§ WHAT IS NEEDED
Copy each entry verbatim, excluding its images.

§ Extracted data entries

================

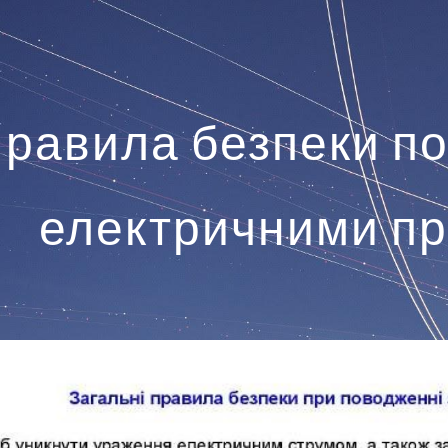
ip to main content
Skip to navigat
равила безпеки по
електричними п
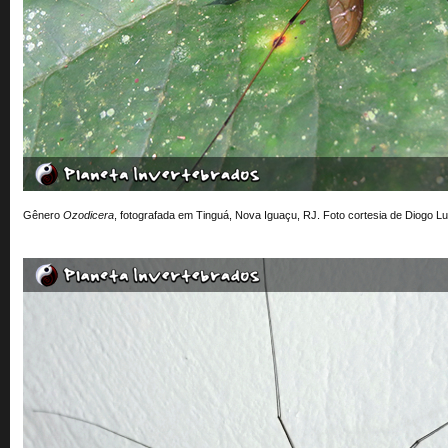
Gênero
Ozodicera
, fotografada em Tinguá, Nova Iguaçu, RJ. Foto cortesia de Diogo Lu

================

§ TASK ANSWER
ip to main content
Skip to navigat
равила безпеки по
електричними п
Gênero
Ozodicera
, fotografada em Tinguá, Nova Iguaçu, RJ. Foto cortesia de Diogo Lu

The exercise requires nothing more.